The connection between VD₃ and various neurological disorders is summarised in the figure. It highlights diseases in which molecular connections have been suggested between VD₃ signalling and gene regulatory or metabolic networks, such as the regulation of enzymes that facilitate the production of serotonin or melatonin. Additionally, a general neuroinflammation process has been proposed as a link to many neurological diseases, where VD₃ supplementation inhibits the expression of inflammatory cytokines and/or activates the expression of anti-inflammatory molecules.
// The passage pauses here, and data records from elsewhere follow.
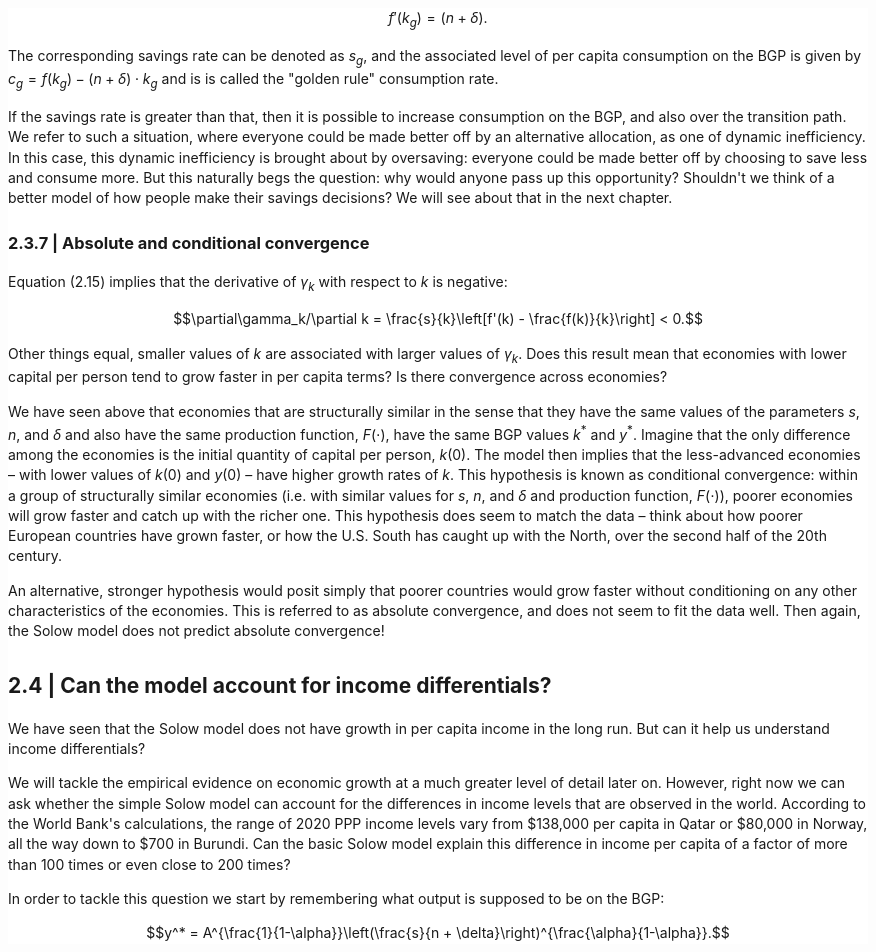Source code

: $$f'(k_g) = (n + \delta).$$

The corresponding savings rate can be denoted as $s_g$, and the associated level of per capita consumption on the BGP is given by $c_g = f(k_g) - (n + \delta) \cdot k_g$ and is is called the "golden rule" consumption rate.

If the savings rate is greater than that, then it is possible to increase consumption on the BGP, and also over the transition path. We refer to such a situation, where everyone could be made better off by an alternative allocation, as one of dynamic inefficiency. In this case, this dynamic inefficiency is brought about by oversaving: everyone could be made better off by choosing to save less and consume more. But this naturally begs the question: why would anyone pass up this opportunity? Shouldn't we think of a better model of how people make their savings decisions? We will see about that in the next chapter.

### 2.3.7 | Absolute and conditional convergence

Equation (2.15) implies that the derivative of $\gamma_k$ with respect to $k$ is negative:

$$\partial\gamma_k/\partial k = \frac{s}{k}\left[f'(k) - \frac{f(k)}{k}\right] < 0.$$

Other things equal, smaller values of $k$ are associated with larger values of $\gamma_k$. Does this result mean that economies with lower capital per person tend to grow faster in per capita terms? Is there convergence across economies?

We have seen above that economies that are structurally similar in the sense that they have the same values of the parameters $s$, $n$, and $\delta$ and also have the same production function, $F(\cdot)$, have the same BGP values $k^*$ and $y^*$. Imagine that the only difference among the economies is the initial quantity of capital per person, $k(0)$. The model then implies that the less-advanced economies – with lower values of $k(0)$ and $y(0)$ – have higher growth rates of $k$. This hypothesis is known as conditional convergence: within a group of structurally similar economies (i.e. with similar values for $s$, $n$, and $\delta$ and production function, $F(\cdot)$), poorer economies will grow faster and catch up with the richer one. This hypothesis does seem to match the data – think about how poorer European countries have grown faster, or how the U.S. South has caught up with the North, over the second half of the 20th century.

An alternative, stronger hypothesis would posit simply that poorer countries would grow faster without conditioning on any other characteristics of the economies. This is referred to as absolute convergence, and does not seem to fit the data well. Then again, the Solow model does not predict absolute convergence!

## 2.4 | Can the model account for income differentials?

We have seen that the Solow model does not have growth in per capita income in the long run. But can it help us understand income differentials?

We will tackle the empirical evidence on economic growth at a much greater level of detail later on. However, right now we can ask whether the simple Solow model can account for the differences in income levels that are observed in the world. According to the World Bank's calculations, the range of 2020 PPP income levels vary from $138,000 per capita in Qatar or $80,000 in Norway, all the way down to $700 in Burundi. Can the basic Solow model explain this difference in income per capita of a factor of more than 100 times or even close to 200 times?

In order to tackle this question we start by remembering what output is supposed to be on the BGP:

$$y^* = A^{\frac{1}{1-\alpha}}\left(\frac{s}{n + \delta}\right)^{\frac{\alpha}{1-\alpha}}.$$
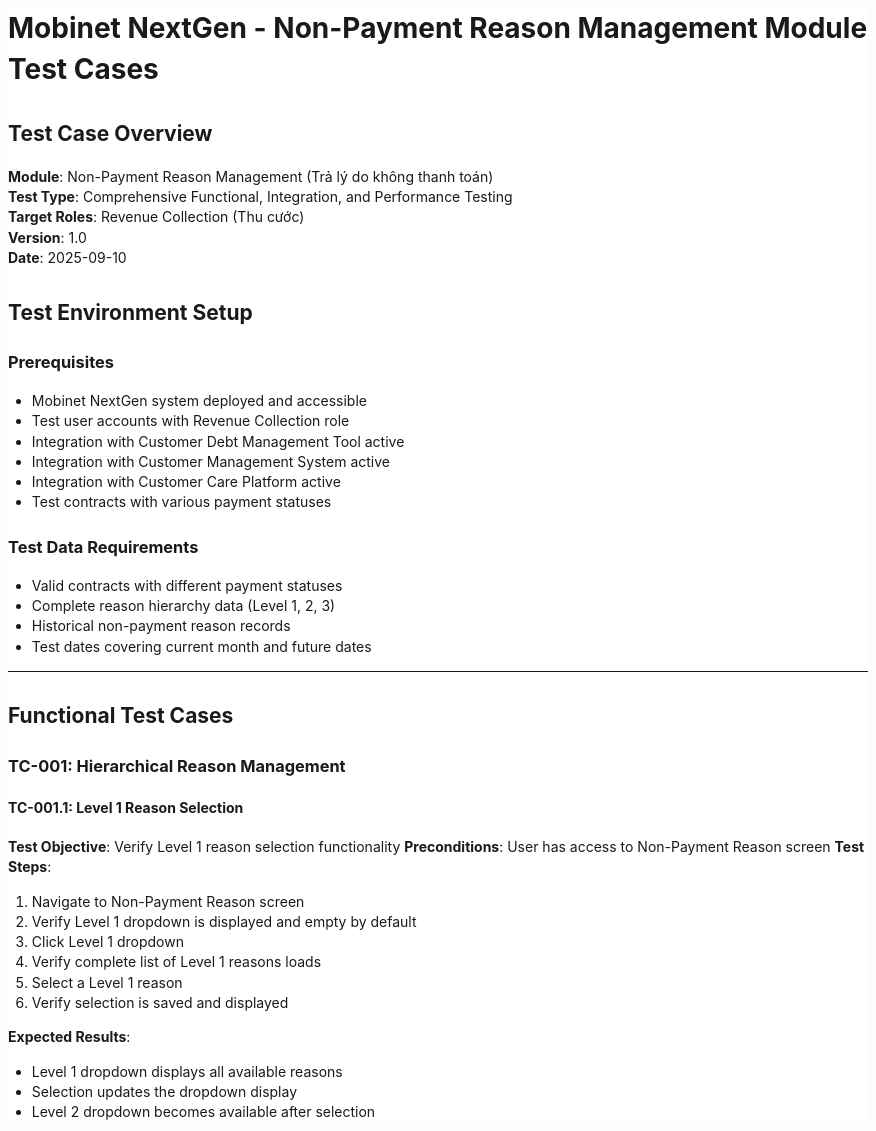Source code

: # Mobinet NextGen - Non-Payment Reason Management Module Test Cases

## Test Case Overview
**Module**: Non-Payment Reason Management (Trả lý do không thanh toán)  
**Test Type**: Comprehensive Functional, Integration, and Performance Testing  
**Target Roles**: Revenue Collection (Thu cước)  
**Version**: 1.0  
**Date**: 2025-09-10

## Test Environment Setup

### Prerequisites
- Mobinet NextGen system deployed and accessible
- Test user accounts with Revenue Collection role
- Integration with Customer Debt Management Tool active
- Integration with Customer Management System active
- Integration with Customer Care Platform active
- Test contracts with various payment statuses

### Test Data Requirements
- Valid contracts with different payment statuses
- Complete reason hierarchy data (Level 1, 2, 3)
- Historical non-payment reason records
- Test dates covering current month and future dates

---

## Functional Test Cases

### TC-001: Hierarchical Reason Management

#### TC-001.1: Level 1 Reason Selection
**Test Objective**: Verify Level 1 reason selection functionality
**Preconditions**: User has access to Non-Payment Reason screen
**Test Steps**:
1. Navigate to Non-Payment Reason screen
2. Verify Level 1 dropdown is displayed and empty by default
3. Click Level 1 dropdown
4. Verify complete list of Level 1 reasons loads
5. Select a Level 1 reason
6. Verify selection is saved and displayed

**Expected Results**:
- Level 1 dropdown displays all available reasons
- Selection updates the dropdown display
- Level 2 dropdown becomes available after selection
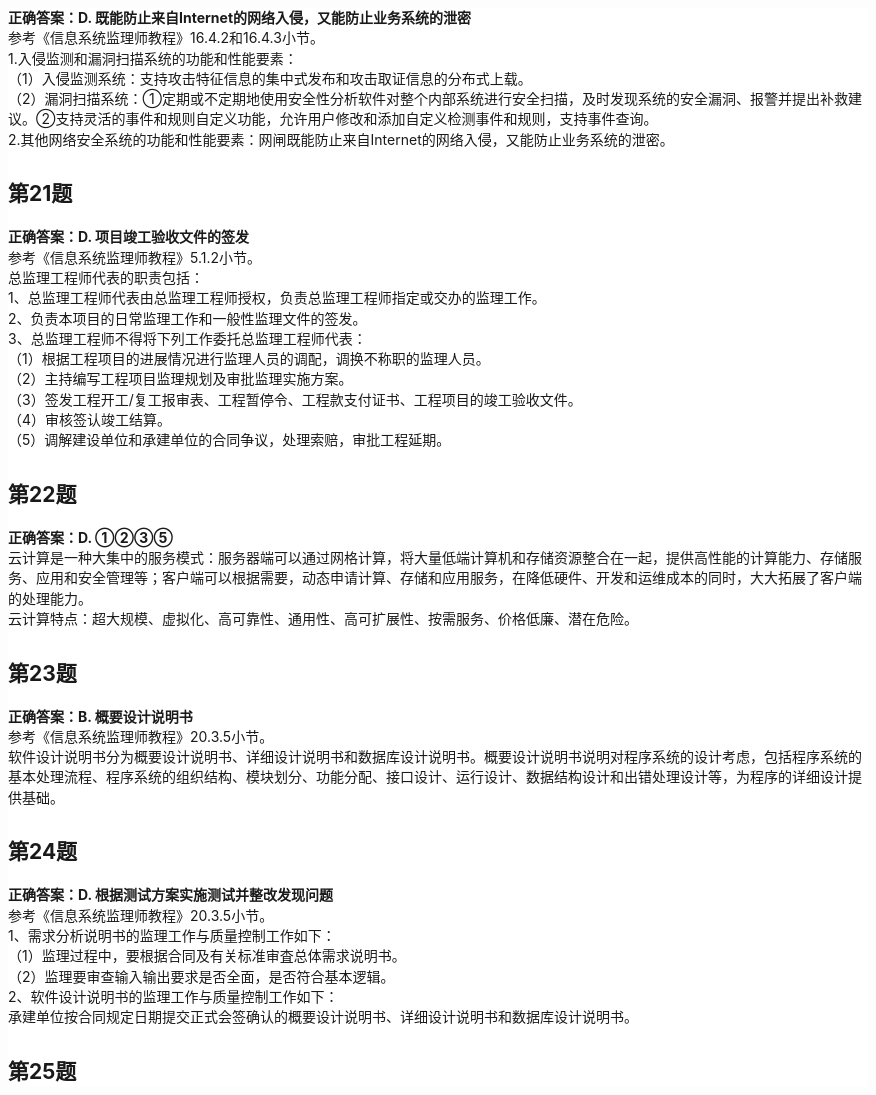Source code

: **正确答案：D. 既能防止来自Internet的网络入侵，又能防止业务系统的泄密**  
参考《信息系统监理师教程》16.4.2和16.4.3小节。  
1.入侵监测和漏洞扫描系统的功能和性能要素：  
（1）入侵监测系统：支持攻击特征信息的集中式发布和攻击取证信息的分布式上载。  
（2）漏洞扫描系统：①定期或不定期地使用安全性分析软件对整个内部系统进行安全扫描，及时发现系统的安全漏洞、报警并提出补救建议。②支持灵活的事件和规则自定义功能，允许用户修改和添加自定义检测事件和规则，支持事件查询。  
2.其他网络安全系统的功能和性能要素：网闸既能防止来自Internet的网络入侵，又能防止业务系统的泄密。  


## 第21题 ##

**正确答案：D. 项目竣工验收文件的签发**  
参考《信息系统监理师教程》5.1.2小节。  
总监理工程师代表的职责包括：  
1、总监理工程师代表由总监理工程师授权，负责总监理工程师指定或交办的监理工作。  
2、负责本项目的日常监理工作和一般性监理文件的签发。  
3、总监理工程师不得将下列工作委托总监理工程师代表：  
（1）根据工程项目的进展情况进行监理人员的调配，调换不称职的监理人员。  
（2）主持编写工程项目监理规划及审批监理实施方案。  
（3）签发工程开工/复工报审表、工程暂停令、工程款支付证书、工程项目的竣工验收文件。  
（4）审核签认竣工结算。  
（5）调解建设单位和承建单位的合同争议，处理索赔，审批工程延期。  


## 第22题 ##

**正确答案：D. ①②③⑤**  
云计算是一种大集中的服务模式：服务器端可以通过网格计算，将大量低端计算机和存储资源整合在一起，提供高性能的计算能力、存储服务、应用和安全管理等；客户端可以根据需要，动态申请计算、存储和应用服务，在降低硬件、开发和运维成本的同时，大大拓展了客户端的处理能力。  
云计算特点：超大规模、虚拟化、高可靠性、通用性、高可扩展性、按需服务、价格低廉、潜在危险。  


## 第23题 ##

**正确答案：B. 概要设计说明书**  
参考《信息系统监理师教程》20.3.5小节。  
软件设计说明书分为概要设计说明书、详细设计说明书和数据库设计说明书。概要设计说明书说明对程序系统的设计考虑，包括程序系统的基本处理流程、程序系统的组织结构、模块划分、功能分配、接口设计、运行设计、数据结构设计和出错处理设计等，为程序的详细设计提供基础。   


## 第24题 ##

**正确答案：D. 根据测试方案实施测试并整改发现问题**  
参考《信息系统监理师教程》20.3.5小节。  
1、需求分析说明书的监理工作与质量控制工作如下：  
（1）监理过程中，要根据合同及有关标准审査总体需求说明书。  
（2）监理要审查输入输出要求是否全面，是否符合基本逻辑。  
2、软件设计说明书的监理工作与质量控制工作如下：  
承建单位按合同规定日期提交正式会签确认的概要设计说明书、详细设计说明书和数据库设计说明书。   


## 第25题 ##
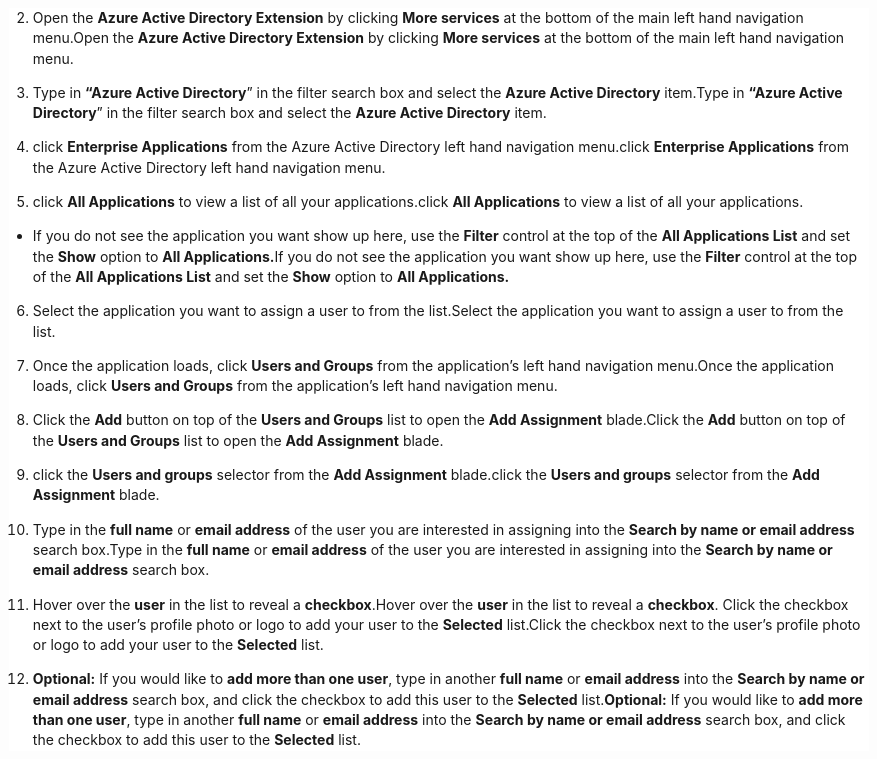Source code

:2.  <span data-ttu-id="a595b-216">Open the **Azure Active Directory Extension** by clicking **More services** at the bottom of the main left hand navigation menu.</span><span class="sxs-lookup"><span data-stu-id="a595b-216">Open the **Azure Active Directory Extension** by clicking **More services** at the bottom of the main left hand navigation menu.</span></span>

3.  <span data-ttu-id="a595b-217">Type in **“Azure Active Directory**” in the filter search box and select the **Azure Active Directory** item.</span><span class="sxs-lookup"><span data-stu-id="a595b-217">Type in **“Azure Active Directory**” in the filter search box and select the **Azure Active Directory** item.</span></span>

4.  <span data-ttu-id="a595b-218">click **Enterprise Applications** from the Azure Active Directory left hand navigation menu.</span><span class="sxs-lookup"><span data-stu-id="a595b-218">click **Enterprise Applications** from the Azure Active Directory left hand navigation menu.</span></span>

5.  <span data-ttu-id="a595b-219">click **All Applications** to view a list of all your applications.</span><span class="sxs-lookup"><span data-stu-id="a595b-219">click **All Applications** to view a list of all your applications.</span></span>

  * <span data-ttu-id="a595b-220">If you do not see the application you want show up here, use the **Filter** control at the top of the **All Applications List** and set the **Show** option to **All Applications.**</span><span class="sxs-lookup"><span data-stu-id="a595b-220">If you do not see the application you want show up here, use the **Filter** control at the top of the **All Applications List** and set the **Show** option to **All Applications.**</span></span>

6.  <span data-ttu-id="a595b-221">Select the application you want to assign a user to from the list.</span><span class="sxs-lookup"><span data-stu-id="a595b-221">Select the application you want to assign a user to from the list.</span></span>

7.  <span data-ttu-id="a595b-222">Once the application loads, click **Users and Groups** from the application’s left hand navigation menu.</span><span class="sxs-lookup"><span data-stu-id="a595b-222">Once the application loads, click **Users and Groups** from the application’s left hand navigation menu.</span></span>

8.  <span data-ttu-id="a595b-223">Click the **Add** button on top of the **Users and Groups** list to open the **Add Assignment** blade.</span><span class="sxs-lookup"><span data-stu-id="a595b-223">Click the **Add** button on top of the **Users and Groups** list to open the **Add Assignment** blade.</span></span>

9.  <span data-ttu-id="a595b-224">click the **Users and groups** selector from the **Add Assignment** blade.</span><span class="sxs-lookup"><span data-stu-id="a595b-224">click the **Users and groups** selector from the **Add Assignment** blade.</span></span>

10. <span data-ttu-id="a595b-225">Type in the **full name** or **email address** of the user you are interested in assigning into the **Search by name or email address** search box.</span><span class="sxs-lookup"><span data-stu-id="a595b-225">Type in the **full name** or **email address** of the user you are interested in assigning into the **Search by name or email address** search box.</span></span>

11. <span data-ttu-id="a595b-226">Hover over the **user** in the list to reveal a **checkbox**.</span><span class="sxs-lookup"><span data-stu-id="a595b-226">Hover over the **user** in the list to reveal a **checkbox**.</span></span> <span data-ttu-id="a595b-227">Click the checkbox next to the user’s profile photo or logo to add your user to the **Selected** list.</span><span class="sxs-lookup"><span data-stu-id="a595b-227">Click the checkbox next to the user’s profile photo or logo to add your user to the **Selected** list.</span></span>

12. <span data-ttu-id="a595b-228">**Optional:** If you would like to **add more than one user**, type in another **full name** or **email address** into the **Search by name or email address** search box, and click the checkbox to add this user to the **Selected** list.</span><span class="sxs-lookup"><span data-stu-id="a595b-228">**Optional:** If you would like to **add more than one user**, type in another **full name** or **email address** into the **Search by name or email address** search box, and click the checkbox to add this user to the **Selected** list.</span></span>
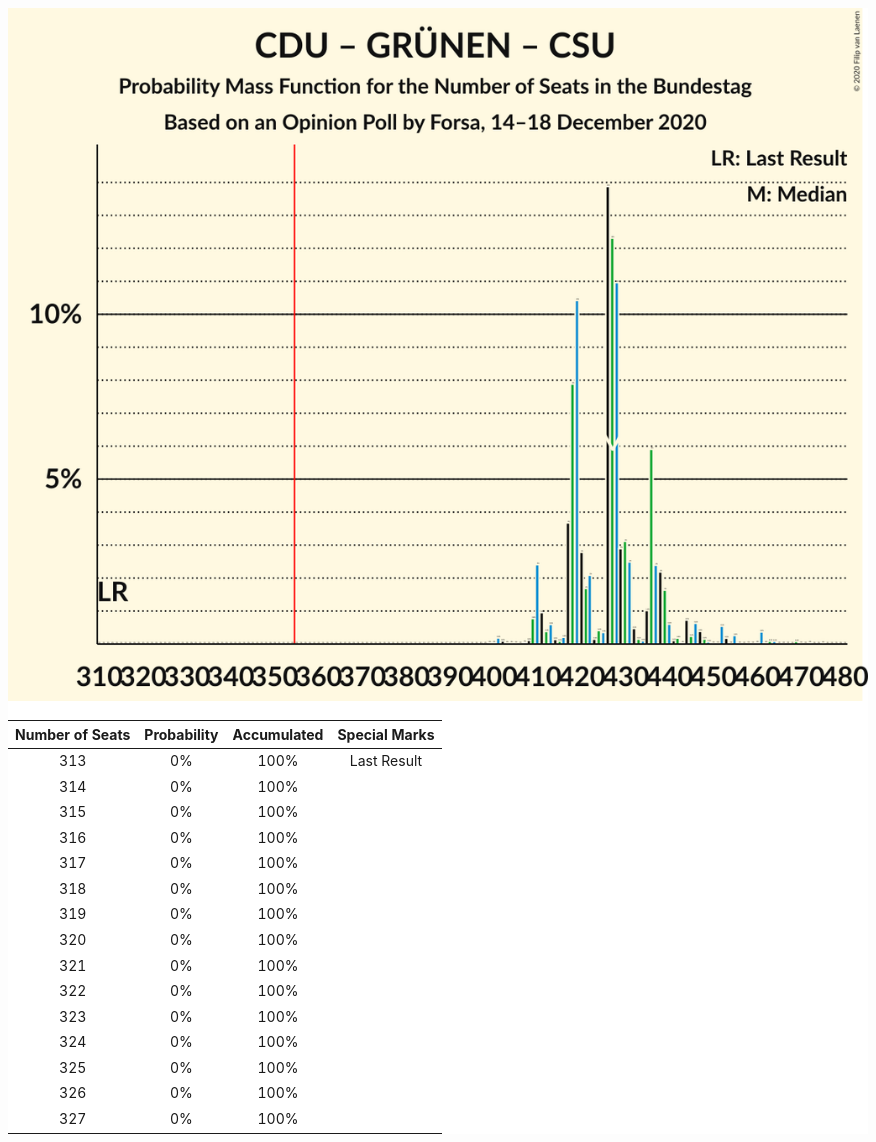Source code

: ![Graph with seats probability mass function not yet produced](2020-12-18-Forsa-coalitions-seats-pmf-cdu–grünen–csu.png "Seats Probability Mass Function")

| Number of Seats | Probability | Accumulated | Special Marks |
|:---------------:|:-----------:|:-----------:|:-------------:|
| 313 | 0% | 100% | Last Result |
| 314 | 0% | 100% |  |
| 315 | 0% | 100% |  |
| 316 | 0% | 100% |  |
| 317 | 0% | 100% |  |
| 318 | 0% | 100% |  |
| 319 | 0% | 100% |  |
| 320 | 0% | 100% |  |
| 321 | 0% | 100% |  |
| 322 | 0% | 100% |  |
| 323 | 0% | 100% |  |
| 324 | 0% | 100% |  |
| 325 | 0% | 100% |  |
| 326 | 0% | 100% |  |
| 327 | 0% | 100% |  |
Throughout the figure, the following abbreviations have been used: glutathione (GSH), interleukin-1β (IL1B), tumour necrosis factor (TNF), L-type voltage-sensitive Ca²⁺ channel, glial cell-derived neurotrophic factor (GDNF), neurotrophin 3 (NTF3), nerve growth factor (NGF), tyrosine hydroxylase (TH), tryptophan hydroxylase (TPH1 and TPH2), N-methyl-D-aspartate receptor (NMDAR), inducible nitric oxide synthase (iNOS), prostaglandin-endoperoxide synthase 2 or cyclooxygenase-2 (COX2/PTGS2), insulin-degrading enzyme (IDE), low-density lipoprotein receptor-related protein 1 (LRP1), vitamin D receptor (VDR).

Figure 4

Overview of the effects of VD₃ on individual neurons and the whole brain.